[Saved entries]
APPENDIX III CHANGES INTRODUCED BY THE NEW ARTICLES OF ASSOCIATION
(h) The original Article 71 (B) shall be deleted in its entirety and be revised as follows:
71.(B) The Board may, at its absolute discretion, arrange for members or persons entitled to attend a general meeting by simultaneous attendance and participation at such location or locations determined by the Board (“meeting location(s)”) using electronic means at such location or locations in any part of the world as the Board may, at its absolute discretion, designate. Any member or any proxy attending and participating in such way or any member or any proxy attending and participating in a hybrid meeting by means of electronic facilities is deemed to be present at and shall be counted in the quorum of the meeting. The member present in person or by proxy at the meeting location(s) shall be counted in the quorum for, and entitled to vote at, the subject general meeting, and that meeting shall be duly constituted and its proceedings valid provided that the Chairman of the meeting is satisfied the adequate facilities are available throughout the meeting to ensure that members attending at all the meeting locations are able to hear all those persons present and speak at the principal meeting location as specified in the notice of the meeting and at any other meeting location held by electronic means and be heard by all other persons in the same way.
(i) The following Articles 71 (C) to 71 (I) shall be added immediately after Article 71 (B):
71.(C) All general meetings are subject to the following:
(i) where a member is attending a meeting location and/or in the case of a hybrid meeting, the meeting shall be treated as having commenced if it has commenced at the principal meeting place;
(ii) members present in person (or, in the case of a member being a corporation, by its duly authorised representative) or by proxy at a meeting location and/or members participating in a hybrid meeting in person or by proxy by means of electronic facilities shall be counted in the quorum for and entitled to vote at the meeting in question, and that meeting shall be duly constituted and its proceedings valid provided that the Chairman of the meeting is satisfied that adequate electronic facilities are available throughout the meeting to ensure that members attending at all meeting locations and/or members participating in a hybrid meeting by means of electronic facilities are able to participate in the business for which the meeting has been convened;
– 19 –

---

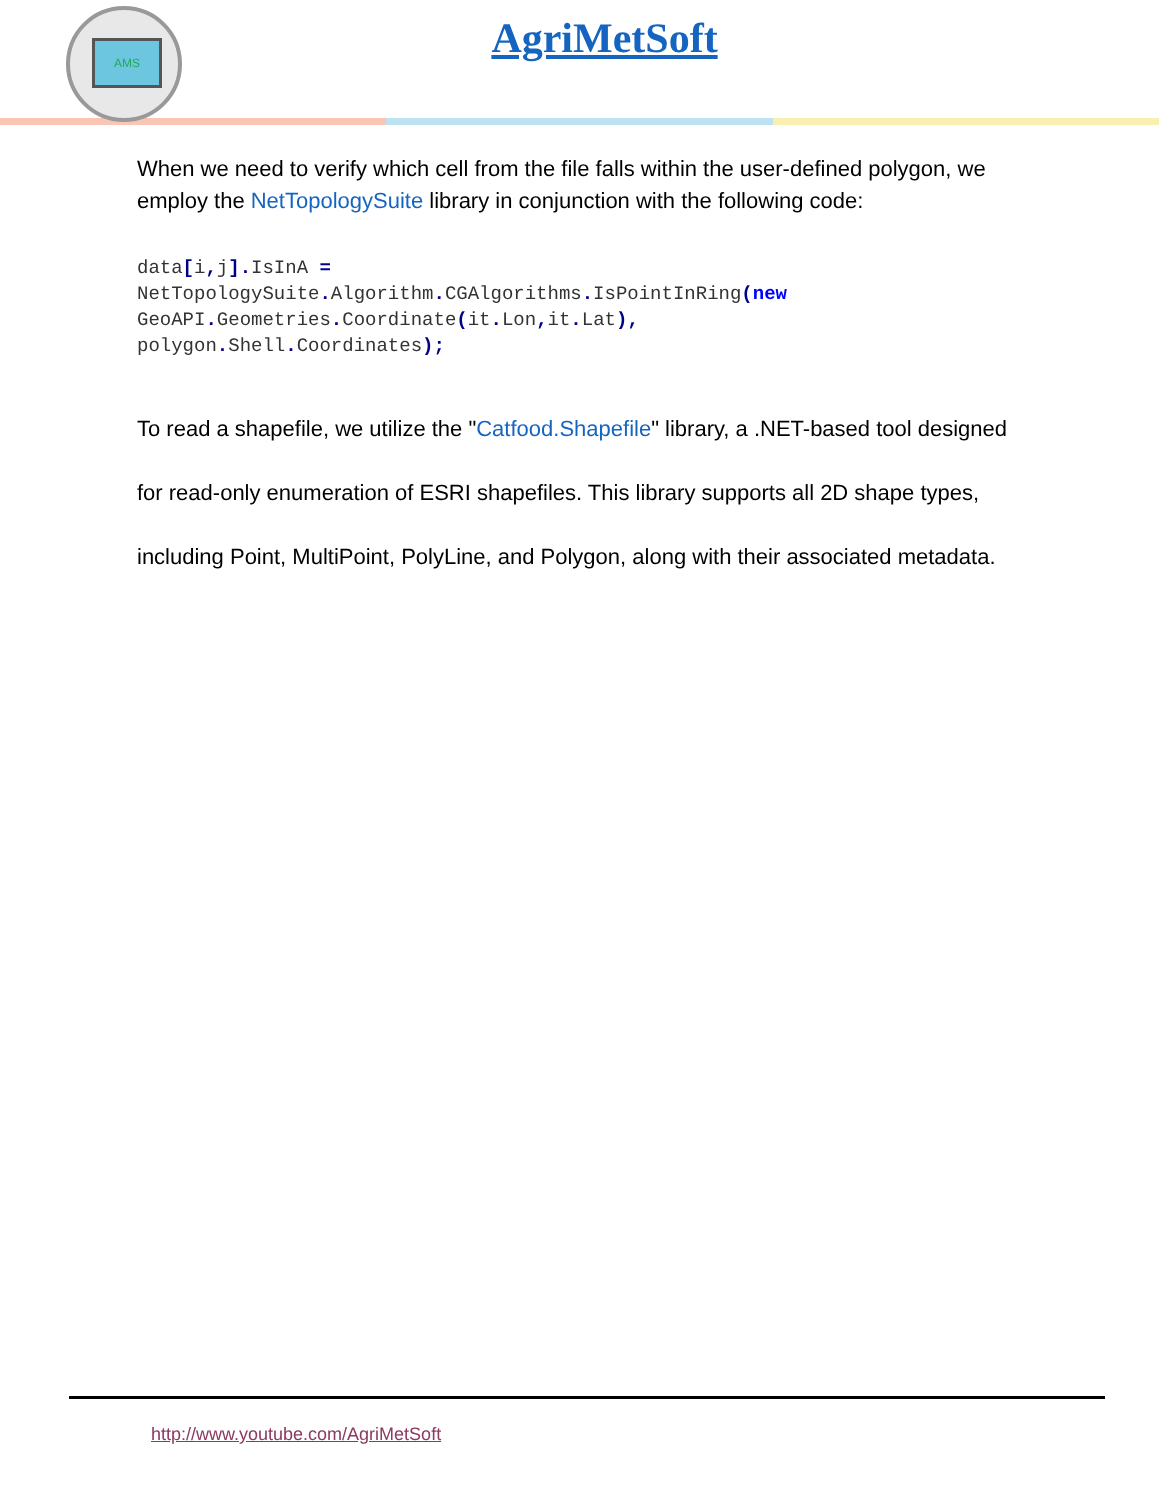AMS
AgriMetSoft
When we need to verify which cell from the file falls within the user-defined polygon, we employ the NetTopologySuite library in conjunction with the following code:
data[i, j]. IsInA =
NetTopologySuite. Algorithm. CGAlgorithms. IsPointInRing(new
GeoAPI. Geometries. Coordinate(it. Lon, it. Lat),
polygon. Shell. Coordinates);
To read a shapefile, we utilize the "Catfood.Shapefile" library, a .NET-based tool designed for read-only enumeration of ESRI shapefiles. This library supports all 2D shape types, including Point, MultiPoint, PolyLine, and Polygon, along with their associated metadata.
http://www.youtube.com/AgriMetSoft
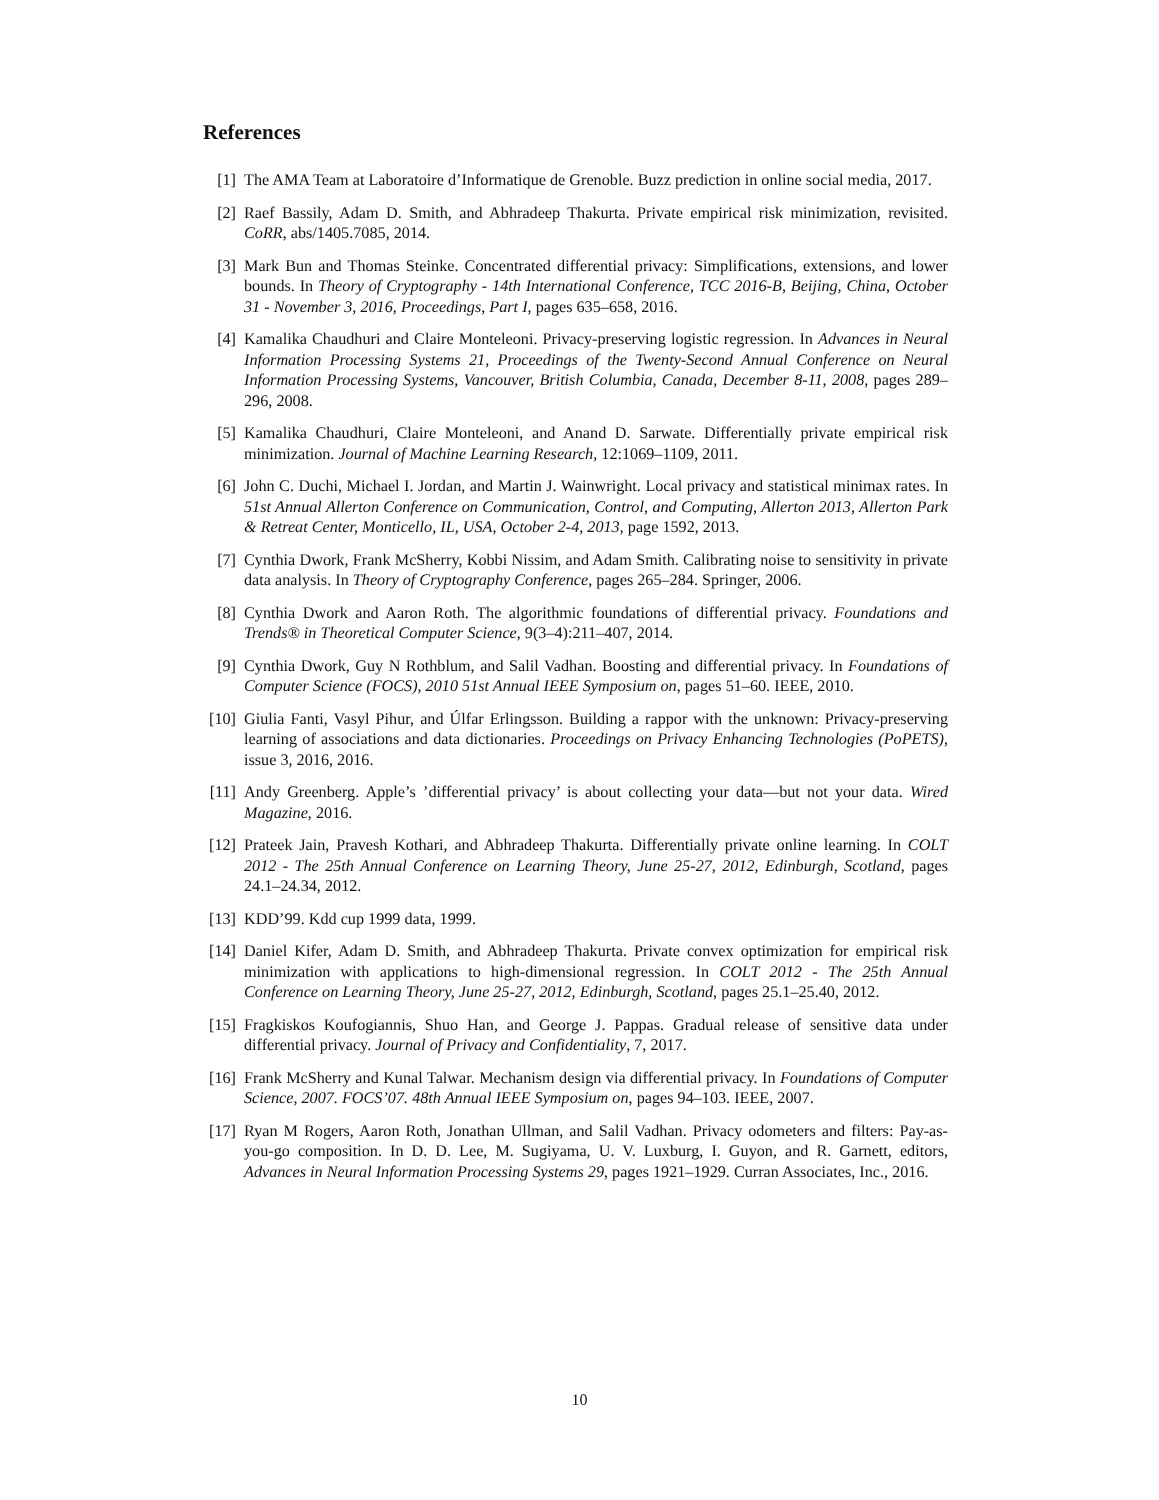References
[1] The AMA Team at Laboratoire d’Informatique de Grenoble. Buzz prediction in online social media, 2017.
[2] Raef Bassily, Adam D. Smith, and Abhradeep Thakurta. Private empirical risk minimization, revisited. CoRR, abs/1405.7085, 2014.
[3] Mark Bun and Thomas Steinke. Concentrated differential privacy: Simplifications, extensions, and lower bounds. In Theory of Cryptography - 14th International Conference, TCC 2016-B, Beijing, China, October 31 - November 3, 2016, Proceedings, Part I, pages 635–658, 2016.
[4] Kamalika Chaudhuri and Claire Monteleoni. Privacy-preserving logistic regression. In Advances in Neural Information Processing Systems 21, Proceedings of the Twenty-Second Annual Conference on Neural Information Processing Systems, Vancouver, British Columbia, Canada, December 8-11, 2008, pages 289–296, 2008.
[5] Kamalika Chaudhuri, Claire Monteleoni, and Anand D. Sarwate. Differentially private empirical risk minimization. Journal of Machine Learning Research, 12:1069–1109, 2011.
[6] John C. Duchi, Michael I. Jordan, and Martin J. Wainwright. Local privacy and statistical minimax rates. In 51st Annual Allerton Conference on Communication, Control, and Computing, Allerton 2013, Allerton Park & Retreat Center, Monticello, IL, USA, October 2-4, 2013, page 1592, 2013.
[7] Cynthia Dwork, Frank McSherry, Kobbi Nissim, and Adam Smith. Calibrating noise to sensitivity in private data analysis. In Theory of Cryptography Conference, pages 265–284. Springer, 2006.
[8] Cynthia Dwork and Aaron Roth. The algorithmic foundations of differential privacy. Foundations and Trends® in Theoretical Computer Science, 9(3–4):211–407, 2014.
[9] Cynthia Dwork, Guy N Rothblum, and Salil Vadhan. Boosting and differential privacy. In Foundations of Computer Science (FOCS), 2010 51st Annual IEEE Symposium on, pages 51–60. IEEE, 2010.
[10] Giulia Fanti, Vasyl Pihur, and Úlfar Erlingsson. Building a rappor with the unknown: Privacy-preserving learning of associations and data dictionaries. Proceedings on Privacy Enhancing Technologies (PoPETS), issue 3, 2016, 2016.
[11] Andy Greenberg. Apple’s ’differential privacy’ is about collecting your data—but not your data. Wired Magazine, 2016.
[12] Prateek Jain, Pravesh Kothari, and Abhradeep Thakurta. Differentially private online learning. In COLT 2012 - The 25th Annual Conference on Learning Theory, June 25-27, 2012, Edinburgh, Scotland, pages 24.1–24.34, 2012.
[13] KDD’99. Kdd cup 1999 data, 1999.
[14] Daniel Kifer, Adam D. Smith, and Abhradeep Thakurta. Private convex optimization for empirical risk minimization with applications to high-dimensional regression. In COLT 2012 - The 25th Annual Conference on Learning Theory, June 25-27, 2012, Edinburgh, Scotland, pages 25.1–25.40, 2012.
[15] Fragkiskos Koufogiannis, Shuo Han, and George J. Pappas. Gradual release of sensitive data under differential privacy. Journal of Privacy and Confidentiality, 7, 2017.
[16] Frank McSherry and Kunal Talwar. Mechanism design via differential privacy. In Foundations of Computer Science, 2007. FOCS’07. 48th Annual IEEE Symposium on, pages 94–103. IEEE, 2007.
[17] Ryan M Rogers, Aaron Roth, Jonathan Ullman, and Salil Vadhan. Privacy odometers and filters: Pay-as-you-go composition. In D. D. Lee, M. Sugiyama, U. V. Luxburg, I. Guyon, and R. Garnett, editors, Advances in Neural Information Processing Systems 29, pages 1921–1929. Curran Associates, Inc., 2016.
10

◆ **EXERCISE DIRECTIONS**: Check each line above for the string "following" and copy every line that has it.

◆ **EXERCISE RESULT**:
(i) The following Articles 71 (C) to 71 (I) shall be added immediately after Article 71 (B):
71.(C) All general meetings are subject to the following:
When we need to verify which cell from the file falls within the user-defined polygon, we employ the NetTopologySuite library in conjunction with the following code:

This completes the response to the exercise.